道作りは、今のところは単純に台車が通れるように草を刈ったり、少し整地したり、邪魔な木の枝や石をどかすだけだから、そんなに時間が掛かった訳じゃない。
それだからレンガを作り始めてすぐにやって来たので、僕たちがレンガを作ると即座に持っていかれてしまう状態だ。
「私たちもレンガ作りをしようか?」
レンガ作りが運ぶのに間に合わないような状態だったので、エレナがそう提案してきた。
「いや、エレナとルーミエは積んだレンガが崩れないように、ハーデンを掛けてやってくれ」
レンガを積むのに、接着剤としてもクレイで泥を使っている。
僕たち6人以外は全体レベルがそんなに高くはないので、使える魔力も僕たちに比べると少なく、また練習量もずっと少ない。
それだから積んだレンガをしっかりと固定するために、ハーデンまで掛けているとすぐに魔力が枯渇してしまいそうなのだ。
寮で僕とルーミエとジャンの卒院を待っていた新しい仲間8人は、僕たち4人が作ったレンガをせっせと運び、それを積み上げて行く。
積み上げられた所を、ルーミエとエレナがハーデンを掛けて崩れないように固めていく。
新しい仲間の魔力が枯渇しないように配慮していたのだが、それでもレンガを作る僕たちや、固定しているルーミエたちよりも先に魔力が枯渇していってしまった。
魔力が枯渇した者から、少し休ませて、その後は柴刈りをしてもらう。
8人全員が枯渇した時点で、僕たちもとりあえず作業を終わりにする。
「ちょっと想像していたよりも壁の高さが低くて終わっちゃったな」
「まあ仕方ないさ。
あいつらはスライムに襲われた時の怖さが忘れられず、俺たちみたいにモンスターを狩ることは嫌がって避けてきたから、あまりレベルが上がってないからな」
「まあ、野宿する時みたいに、周りに灰を撒けば大丈夫だろう」
僕たちは自分たちの村からは遠い位置にある村に行く時や、頼まれた灰色狼の駆除で村や町に戻らずに野宿して過ごした経験がある。

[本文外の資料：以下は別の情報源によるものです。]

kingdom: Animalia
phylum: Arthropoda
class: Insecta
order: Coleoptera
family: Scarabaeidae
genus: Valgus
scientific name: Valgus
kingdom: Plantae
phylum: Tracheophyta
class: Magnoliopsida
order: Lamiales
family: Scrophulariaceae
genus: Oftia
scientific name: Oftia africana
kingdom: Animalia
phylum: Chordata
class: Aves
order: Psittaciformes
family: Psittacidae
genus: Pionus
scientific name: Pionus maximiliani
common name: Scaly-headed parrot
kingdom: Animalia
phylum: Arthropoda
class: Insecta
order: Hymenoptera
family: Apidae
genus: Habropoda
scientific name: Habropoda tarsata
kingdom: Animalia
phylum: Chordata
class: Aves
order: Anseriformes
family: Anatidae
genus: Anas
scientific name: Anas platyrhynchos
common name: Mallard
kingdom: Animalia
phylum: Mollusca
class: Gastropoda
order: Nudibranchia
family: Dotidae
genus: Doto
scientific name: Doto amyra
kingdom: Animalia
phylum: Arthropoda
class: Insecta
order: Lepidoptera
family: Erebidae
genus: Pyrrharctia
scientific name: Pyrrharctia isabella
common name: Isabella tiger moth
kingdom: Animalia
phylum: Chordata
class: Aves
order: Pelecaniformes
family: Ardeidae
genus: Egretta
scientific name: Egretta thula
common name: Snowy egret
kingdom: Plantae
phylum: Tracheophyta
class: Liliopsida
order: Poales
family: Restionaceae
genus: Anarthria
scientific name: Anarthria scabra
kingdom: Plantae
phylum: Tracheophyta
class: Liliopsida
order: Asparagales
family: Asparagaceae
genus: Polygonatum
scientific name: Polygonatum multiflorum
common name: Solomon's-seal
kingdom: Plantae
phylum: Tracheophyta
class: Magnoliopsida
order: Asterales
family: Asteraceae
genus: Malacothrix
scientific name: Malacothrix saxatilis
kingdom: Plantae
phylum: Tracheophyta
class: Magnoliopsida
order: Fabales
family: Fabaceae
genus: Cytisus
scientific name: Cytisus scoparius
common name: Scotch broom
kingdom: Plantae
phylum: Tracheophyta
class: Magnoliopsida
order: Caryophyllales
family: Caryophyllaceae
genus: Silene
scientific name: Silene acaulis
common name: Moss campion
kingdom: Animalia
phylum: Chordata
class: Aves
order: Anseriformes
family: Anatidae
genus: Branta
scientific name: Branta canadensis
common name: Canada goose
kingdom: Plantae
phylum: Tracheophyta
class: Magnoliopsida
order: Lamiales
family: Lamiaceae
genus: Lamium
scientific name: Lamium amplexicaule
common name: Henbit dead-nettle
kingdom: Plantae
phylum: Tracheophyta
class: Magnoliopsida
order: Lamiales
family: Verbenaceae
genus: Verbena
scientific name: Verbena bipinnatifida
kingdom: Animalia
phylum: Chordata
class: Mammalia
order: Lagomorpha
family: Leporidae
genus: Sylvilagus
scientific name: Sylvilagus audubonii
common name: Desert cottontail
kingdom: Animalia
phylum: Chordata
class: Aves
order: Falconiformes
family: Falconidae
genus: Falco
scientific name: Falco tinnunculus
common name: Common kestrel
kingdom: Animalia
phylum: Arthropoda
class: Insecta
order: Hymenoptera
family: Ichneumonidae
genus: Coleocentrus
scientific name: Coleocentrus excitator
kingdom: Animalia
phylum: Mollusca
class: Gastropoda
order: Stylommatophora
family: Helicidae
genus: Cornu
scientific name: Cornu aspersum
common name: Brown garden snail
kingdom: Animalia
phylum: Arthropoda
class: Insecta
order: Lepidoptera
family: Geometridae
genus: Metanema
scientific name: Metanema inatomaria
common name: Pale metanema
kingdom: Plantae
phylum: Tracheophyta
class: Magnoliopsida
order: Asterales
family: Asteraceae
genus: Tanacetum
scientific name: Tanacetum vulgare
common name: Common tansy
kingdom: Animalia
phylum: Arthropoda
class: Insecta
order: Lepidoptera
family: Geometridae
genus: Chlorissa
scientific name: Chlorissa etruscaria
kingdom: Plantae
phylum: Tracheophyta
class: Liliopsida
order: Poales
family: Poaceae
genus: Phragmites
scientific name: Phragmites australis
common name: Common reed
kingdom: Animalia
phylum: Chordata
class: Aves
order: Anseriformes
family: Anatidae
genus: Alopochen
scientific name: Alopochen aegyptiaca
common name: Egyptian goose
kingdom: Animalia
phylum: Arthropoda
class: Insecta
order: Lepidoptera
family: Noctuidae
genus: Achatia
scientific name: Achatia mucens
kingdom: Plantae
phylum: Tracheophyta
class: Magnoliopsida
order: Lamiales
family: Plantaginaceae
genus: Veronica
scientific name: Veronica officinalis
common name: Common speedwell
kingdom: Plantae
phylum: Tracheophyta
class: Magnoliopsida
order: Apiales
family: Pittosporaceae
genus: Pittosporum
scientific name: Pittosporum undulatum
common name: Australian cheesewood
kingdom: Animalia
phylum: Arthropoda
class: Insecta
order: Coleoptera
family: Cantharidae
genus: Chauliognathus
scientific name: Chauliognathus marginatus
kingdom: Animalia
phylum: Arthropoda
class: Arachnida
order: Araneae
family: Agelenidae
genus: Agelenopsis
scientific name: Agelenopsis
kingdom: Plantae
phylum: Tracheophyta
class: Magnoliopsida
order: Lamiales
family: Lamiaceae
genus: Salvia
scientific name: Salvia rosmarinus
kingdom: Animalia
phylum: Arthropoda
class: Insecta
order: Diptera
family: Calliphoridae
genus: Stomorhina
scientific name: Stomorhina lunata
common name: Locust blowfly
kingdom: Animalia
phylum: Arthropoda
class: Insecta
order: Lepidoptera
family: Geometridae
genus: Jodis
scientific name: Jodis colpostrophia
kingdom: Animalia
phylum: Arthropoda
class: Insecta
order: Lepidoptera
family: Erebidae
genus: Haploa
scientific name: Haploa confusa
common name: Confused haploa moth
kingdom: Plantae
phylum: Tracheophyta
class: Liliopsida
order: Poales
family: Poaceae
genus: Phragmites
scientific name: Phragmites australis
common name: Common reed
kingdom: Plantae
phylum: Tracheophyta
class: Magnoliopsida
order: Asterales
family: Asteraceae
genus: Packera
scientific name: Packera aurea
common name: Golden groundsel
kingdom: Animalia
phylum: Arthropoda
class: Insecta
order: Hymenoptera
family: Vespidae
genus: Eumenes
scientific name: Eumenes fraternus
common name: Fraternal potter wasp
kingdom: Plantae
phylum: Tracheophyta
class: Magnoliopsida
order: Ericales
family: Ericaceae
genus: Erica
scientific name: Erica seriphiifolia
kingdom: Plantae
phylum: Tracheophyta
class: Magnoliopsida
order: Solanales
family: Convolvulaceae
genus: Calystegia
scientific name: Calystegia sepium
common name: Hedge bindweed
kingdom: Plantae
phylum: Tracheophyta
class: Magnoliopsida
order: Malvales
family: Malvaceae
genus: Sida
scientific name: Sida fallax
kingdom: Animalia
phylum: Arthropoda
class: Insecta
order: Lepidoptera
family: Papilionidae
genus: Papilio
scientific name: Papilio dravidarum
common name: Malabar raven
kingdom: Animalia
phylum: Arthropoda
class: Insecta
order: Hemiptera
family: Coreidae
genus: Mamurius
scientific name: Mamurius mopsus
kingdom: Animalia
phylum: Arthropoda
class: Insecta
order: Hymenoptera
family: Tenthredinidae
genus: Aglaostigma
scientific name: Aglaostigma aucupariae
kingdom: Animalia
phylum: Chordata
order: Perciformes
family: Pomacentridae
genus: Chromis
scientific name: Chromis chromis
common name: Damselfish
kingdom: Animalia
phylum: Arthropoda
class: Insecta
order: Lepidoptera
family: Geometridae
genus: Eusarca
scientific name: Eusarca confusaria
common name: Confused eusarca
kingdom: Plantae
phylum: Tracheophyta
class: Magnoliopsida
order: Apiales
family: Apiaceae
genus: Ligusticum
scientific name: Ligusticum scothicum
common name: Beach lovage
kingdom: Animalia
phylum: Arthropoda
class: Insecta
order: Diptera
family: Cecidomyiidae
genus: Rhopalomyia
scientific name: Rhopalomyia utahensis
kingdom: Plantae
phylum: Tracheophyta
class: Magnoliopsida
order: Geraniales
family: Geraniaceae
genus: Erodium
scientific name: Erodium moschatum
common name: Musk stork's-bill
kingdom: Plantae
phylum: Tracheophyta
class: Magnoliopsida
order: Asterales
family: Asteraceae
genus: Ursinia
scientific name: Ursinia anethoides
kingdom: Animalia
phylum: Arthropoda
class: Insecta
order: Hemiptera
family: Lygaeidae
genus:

そんな時には、焚き火をして炊事をするだけでなく、その灰を自分たちがいる場所の周りに撒いて、スライムなどのモンスター避けにしていた。 灰をスライム以外が嫌うかどうかは知らないけど。
「大丈夫よ。 私がバリアを張るから」
ルーミエがちょっと威張った感じで言った。
ルーミエは結界魔法の上達も早くて、クリーンだけではなく、バリアの魔法も使えるようになっていた。
僕たちは野宿の時には、そのルーミエのバリアの魔法の恩恵をとても受けていた。
ルーミエがバリアを張ると、野宿の時の天敵、虫が寄って来ないのだ。
「ルーミエのバリアは、刺したりする虫が寄ってこないから助かるけど、それだから大丈夫という訳じゃないだろ。
スライムには関係ないじゃん」
「そんなことないよ、ジャン。
私のバリアは、レベルが上がった気がするから、きっと虫以外も防いでくれると思う」
「ま、今はやれることをやろうぜ。
エレナとルーミエは飯の準備をしてくれ。
ナリートは竈を作れ。
ジャンは干しておいた草を壁の中に敷け。
ウィリーと俺で、壁の上に布を張る」
ウォルフの采配で、僕たちはそれぞれに大急ぎで動き出す。
もう日暮れが近くなってきたからだ。
柴刈りに出ていた仲間も、そろそろ戻って来るだろう。
「しまったなぁ。 途中で兎でも狩ってくれば良かった」
「そんな余裕はなかっただろ。
荷物が多かったから、ここまで荷車を引いたり押したりだけで精一杯だったろ」
「でも、今晩は何もないから、持ってきた穀物を煮た物しか食えないぜ」
ウィリーの厳しい指摘に、僕もがっかりしてしまった。